Tarea asignada 1
Según el texto sobre el genocidio armenio, ¿en qué etapa se encuentra actualmente el plan criminal?
Tarea asignada 2
Enumera los grupos humanos que el texto sobre el genocidio armenio presenta como víctimas de destrucción o supresión. Usa las palabras del texto.
Tarea asignada 3
Prosigue el texto sobre el genocidio armenio a partir de su última oración.

Texto extraído
•••••
La necesaria afirmación del genocidio que el Estado turco ejecutara sobre el pueblo armenio, a cien años del inicio de su concreción material, evidencia la continuidad del plan criminal, actualmente en la etapa negacionista. El gobierno de la República de Turquía insiste en la historia oficial, ocultando el genocidio constituyente de su Estado-nación. Proyecto de sus clases dominantes, el marco de la Primera Guerra Mundial conformó la estructura de oportunidad, para un Estado que suprimiría a minorías no integrables en una imaginada nacionalidad excluyente turca.
El desconocimiento de los hechos se supera al establecer analogías con el genocidio de los pueblos originarios cometido por el Estado argentino, también en su etapa fundacional. Los objetivos de ambos procesos coinciden: expropiar medios productivos en pos de la acumulación endógena de capital y destruir colectivos “no asimilables”, expresión de culturas diversas.
•••••
[Entradas guardadas]
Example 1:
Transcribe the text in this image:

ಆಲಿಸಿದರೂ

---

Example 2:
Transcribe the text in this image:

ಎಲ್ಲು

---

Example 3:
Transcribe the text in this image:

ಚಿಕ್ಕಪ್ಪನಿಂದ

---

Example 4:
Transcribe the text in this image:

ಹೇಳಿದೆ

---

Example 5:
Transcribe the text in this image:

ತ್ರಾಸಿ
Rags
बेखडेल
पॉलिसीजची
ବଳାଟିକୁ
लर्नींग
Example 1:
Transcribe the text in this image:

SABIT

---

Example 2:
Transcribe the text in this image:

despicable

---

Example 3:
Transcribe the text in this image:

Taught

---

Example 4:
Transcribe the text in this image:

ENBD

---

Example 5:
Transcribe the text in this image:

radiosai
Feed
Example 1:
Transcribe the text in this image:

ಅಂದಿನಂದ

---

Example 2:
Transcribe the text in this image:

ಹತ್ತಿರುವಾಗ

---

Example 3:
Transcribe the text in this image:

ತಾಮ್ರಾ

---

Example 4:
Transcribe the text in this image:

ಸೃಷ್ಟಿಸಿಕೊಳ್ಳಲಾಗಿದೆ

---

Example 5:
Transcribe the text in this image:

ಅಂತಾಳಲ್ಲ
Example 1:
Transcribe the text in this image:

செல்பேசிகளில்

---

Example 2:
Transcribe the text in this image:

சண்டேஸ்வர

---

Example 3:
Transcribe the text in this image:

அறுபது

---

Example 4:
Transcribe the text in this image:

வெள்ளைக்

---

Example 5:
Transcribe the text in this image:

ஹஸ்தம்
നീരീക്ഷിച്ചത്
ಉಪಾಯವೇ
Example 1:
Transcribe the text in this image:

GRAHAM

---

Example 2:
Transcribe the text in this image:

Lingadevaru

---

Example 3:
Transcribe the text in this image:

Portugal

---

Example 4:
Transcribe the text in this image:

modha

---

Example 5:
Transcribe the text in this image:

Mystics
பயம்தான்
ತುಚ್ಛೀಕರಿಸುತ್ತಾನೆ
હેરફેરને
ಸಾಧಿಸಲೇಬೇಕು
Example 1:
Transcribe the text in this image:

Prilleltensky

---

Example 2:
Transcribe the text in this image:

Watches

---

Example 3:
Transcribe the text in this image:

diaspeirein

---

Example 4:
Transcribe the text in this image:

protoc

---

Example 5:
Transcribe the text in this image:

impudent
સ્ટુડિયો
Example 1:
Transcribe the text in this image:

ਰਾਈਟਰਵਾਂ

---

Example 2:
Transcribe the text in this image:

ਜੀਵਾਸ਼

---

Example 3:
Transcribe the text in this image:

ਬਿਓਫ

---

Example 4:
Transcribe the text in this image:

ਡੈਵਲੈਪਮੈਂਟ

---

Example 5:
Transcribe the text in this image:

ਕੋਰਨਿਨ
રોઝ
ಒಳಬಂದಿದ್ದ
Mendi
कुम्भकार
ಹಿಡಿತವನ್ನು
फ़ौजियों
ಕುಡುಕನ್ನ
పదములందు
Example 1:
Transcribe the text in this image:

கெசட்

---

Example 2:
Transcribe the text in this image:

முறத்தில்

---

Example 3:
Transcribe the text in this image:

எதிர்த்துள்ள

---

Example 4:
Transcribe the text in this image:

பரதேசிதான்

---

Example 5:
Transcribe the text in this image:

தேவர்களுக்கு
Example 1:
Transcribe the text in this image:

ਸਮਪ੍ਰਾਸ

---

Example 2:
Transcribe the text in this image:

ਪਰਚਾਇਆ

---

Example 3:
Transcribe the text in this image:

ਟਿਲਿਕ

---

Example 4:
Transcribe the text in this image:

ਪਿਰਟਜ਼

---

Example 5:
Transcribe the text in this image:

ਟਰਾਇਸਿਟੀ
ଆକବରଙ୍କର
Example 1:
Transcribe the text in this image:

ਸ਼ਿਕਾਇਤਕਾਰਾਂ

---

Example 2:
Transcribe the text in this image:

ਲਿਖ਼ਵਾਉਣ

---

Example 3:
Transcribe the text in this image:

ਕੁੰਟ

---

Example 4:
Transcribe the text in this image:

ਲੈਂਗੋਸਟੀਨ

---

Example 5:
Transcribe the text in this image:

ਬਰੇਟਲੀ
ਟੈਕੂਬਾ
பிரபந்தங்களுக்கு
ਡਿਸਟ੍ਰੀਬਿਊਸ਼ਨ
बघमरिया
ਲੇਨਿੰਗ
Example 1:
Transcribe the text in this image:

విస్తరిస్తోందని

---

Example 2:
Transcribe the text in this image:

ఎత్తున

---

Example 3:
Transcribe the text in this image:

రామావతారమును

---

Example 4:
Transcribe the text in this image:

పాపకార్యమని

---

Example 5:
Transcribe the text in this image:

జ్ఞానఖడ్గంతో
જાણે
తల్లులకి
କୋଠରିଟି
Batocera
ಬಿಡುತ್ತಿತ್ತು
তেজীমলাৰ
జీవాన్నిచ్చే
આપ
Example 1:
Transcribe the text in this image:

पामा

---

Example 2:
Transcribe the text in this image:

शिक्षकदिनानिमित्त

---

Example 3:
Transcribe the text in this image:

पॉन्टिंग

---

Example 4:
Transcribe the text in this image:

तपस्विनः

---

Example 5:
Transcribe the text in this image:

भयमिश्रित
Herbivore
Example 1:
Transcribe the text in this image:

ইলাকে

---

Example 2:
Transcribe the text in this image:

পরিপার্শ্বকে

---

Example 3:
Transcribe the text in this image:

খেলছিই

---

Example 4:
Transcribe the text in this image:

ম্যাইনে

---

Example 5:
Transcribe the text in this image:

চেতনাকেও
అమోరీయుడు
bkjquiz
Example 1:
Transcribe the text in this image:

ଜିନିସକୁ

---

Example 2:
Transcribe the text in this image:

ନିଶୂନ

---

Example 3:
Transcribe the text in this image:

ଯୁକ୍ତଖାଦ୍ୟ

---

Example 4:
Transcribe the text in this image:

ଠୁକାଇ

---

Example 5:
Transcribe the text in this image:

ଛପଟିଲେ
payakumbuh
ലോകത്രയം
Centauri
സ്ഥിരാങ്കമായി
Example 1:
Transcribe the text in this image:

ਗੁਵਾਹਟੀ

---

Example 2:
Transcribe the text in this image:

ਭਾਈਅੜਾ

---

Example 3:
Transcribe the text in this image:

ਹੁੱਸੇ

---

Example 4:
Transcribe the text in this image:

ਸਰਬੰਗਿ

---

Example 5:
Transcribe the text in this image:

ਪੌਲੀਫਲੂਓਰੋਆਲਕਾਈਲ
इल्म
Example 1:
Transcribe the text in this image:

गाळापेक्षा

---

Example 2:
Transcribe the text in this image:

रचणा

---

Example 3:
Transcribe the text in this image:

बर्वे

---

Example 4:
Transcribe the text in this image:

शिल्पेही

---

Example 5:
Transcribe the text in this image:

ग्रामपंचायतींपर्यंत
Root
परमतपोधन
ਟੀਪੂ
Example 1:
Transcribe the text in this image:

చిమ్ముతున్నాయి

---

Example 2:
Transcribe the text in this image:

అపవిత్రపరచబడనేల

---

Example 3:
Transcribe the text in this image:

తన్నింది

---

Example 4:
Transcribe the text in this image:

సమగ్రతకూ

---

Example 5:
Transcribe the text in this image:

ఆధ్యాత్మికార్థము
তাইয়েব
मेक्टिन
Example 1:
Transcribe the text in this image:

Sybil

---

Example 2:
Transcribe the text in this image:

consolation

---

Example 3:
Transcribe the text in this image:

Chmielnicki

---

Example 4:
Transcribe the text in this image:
•••••
Respuesta final 1
En la etapa negacionista.

Respuesta final 2
- el pueblo armenio
- minorías no integrables en una imaginada nacionalidad excluyente turca
- los pueblos originarios
- colectivos "no asimilables", expresión de culturas diversas

Respuesta final 3
Asimismo, los estados fundados garantizaron la reproducción económica dependiente en el mercado mundial, expresando una alianza de clases locales y extranjeras. Esto adquiere valor superlativo. En tiempos del genocidio armenio, y aún en fases de planificación previa y negación posterior, las burguesías eurooccidentales y sus estados imperialistas (alternativa y simultáneamente Gran Bretaña, Francia, Alemania y luego Estados Unidos) se asociaron, financiaron, asesoraron y protegieron diplomáticamente al Estado turco.
La “Cuestión Oriental”, esto es, la forma en que esos estados europeos junto a los imperios austrohúngaro y ruso, repartirían áreas de influencia, destruido el Imperio Otomano, fue un eje central de la política occidental en el siglo XIX. Las potencias alentaron sucesivamente fuerzas centralistas y autonomistas en un mosaico multiétnico y multiconfesional. La situación de las minorías sostuvo la “ficción de las poblaciones sufrientes” como excusa intervencionista.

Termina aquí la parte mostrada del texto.